Non-protein nitrogen (NPN) supplements improve animal performance in backgrounding diets. However, there is scarce information regarding the effect of different NPN sources and combinations on ruminal fermentation profile. The current study aimed to evaluate the effect of different NPN sources and their combinations on in vitro fermentation, microbial N synthesis, and methane (CH4) production in a backgrounding diet. Incubations were conducted on three separate days for 24h using corn silage and cotton gin byproduct (70% and 30% of DM, respectively) as substrate. Treatments were control (without NPN), urea, and five different proportions of urea-biuret and nitrate (100:0, 75:25, 50:50, 25:75, and 0:100). Each treatment, except control, was formulated to be isonitrogenous and equivalent to 1% urea inclusion. Ruminal fluid was collected from two ruminally cannulated Angus crossbred steers fed ad libitum corn silage and cotton gin byproduct plus 100g of a urea-biuret-nitrate mixture. The concentration of volatile fatty acids (VFAs) and ammonia nitrogen (NH3-N) were determined at 12 and 24h of incubation. Final pH, in vitro dry and organic matter digestibility, total gas production, and concentration of CH4 were determined at 24h. The supplementation of NPN increased (P < 0.05) the concentration of NH3-N at 12 and 24h. Although NPN supplementation increased (P < 0.05) the concentration of total VFA and acetate at 12h, treatments did not differ (P > 0.05) at 24h. Supplementation of NPN increased (P < 0.05) the proportion of acetate at 12 and 24h but tended to reduce (P = 0.054) the proportion of propionate only at 12h. Digestibility and pH were not different (P > 0.05) among treatments. Increasing nitrates in the NPN supplement increased (P < 0.05) the proportion of acetate and reduced (P < 0.05) the proportion of butyrate at 12 and 24h.

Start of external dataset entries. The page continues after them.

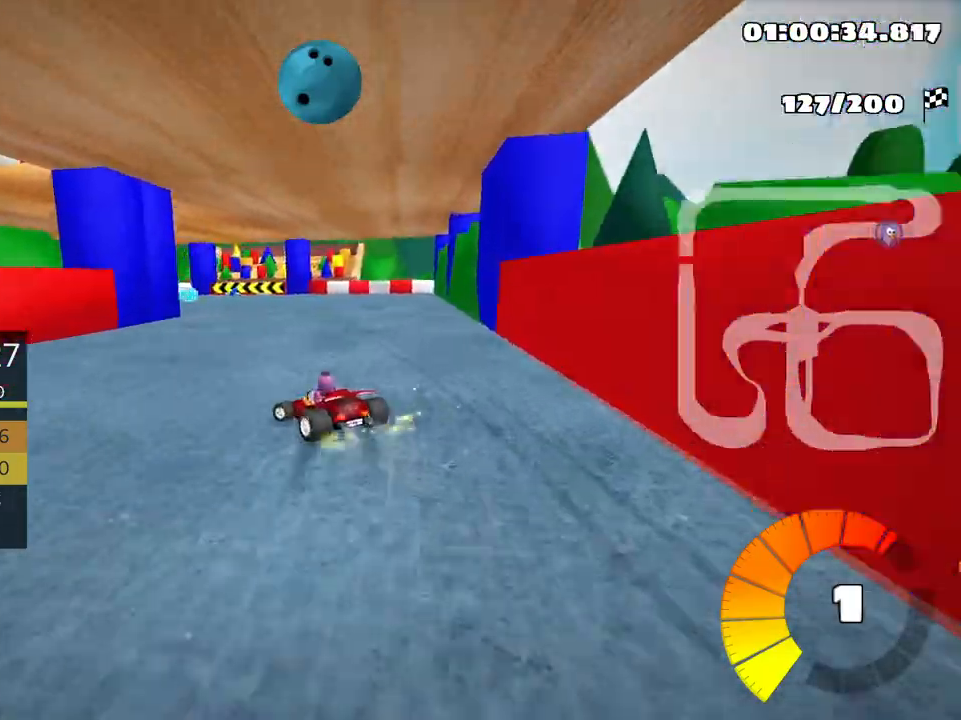
{"keys": ["left", "skid"], "events": []}
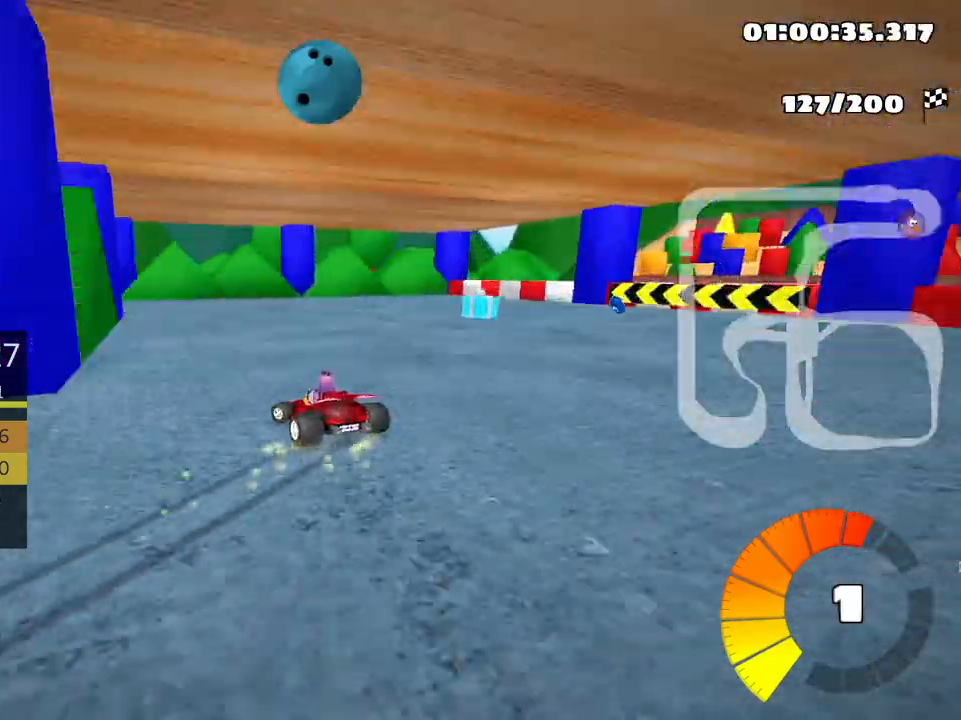
{"keys": ["left", "up"], "events": [[33, "skid", "up"], [400, "up", "down"]]}
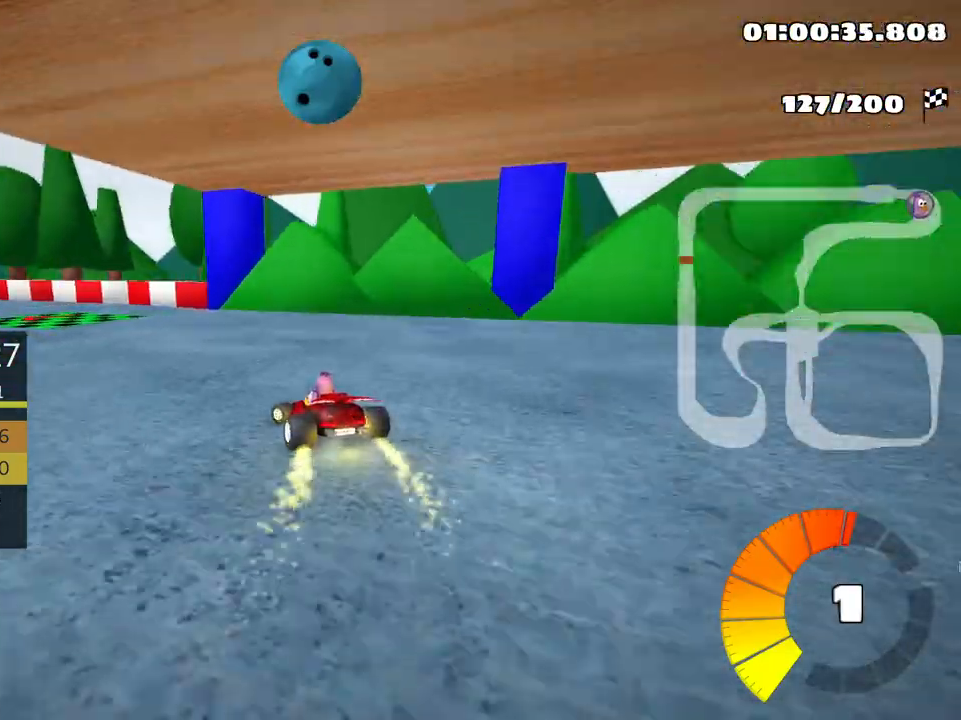
{"keys": ["left", "up"], "events": []}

The supplementation of NPN increased (P < 0.05) microbial N synthesis. Furthermore, increasing nitrate proportion in the NPN supplement increased (P < 0.05) the microbial N synthesis and efficiency of N use. Supplementation of NPN did not modify (P > 0.05) total gas or CH4 production. However, increasing nitrate proportion in the NPN supplement linearly reduced (P < 0.05) CH4 production. Supplementation of NPN increased NH3-N concentration and microbial N while increasing the inclusion of nitrate decreased the production of CH4 and increased the microbial N synthesis in a corn silage-based substrate under in vitro conditions.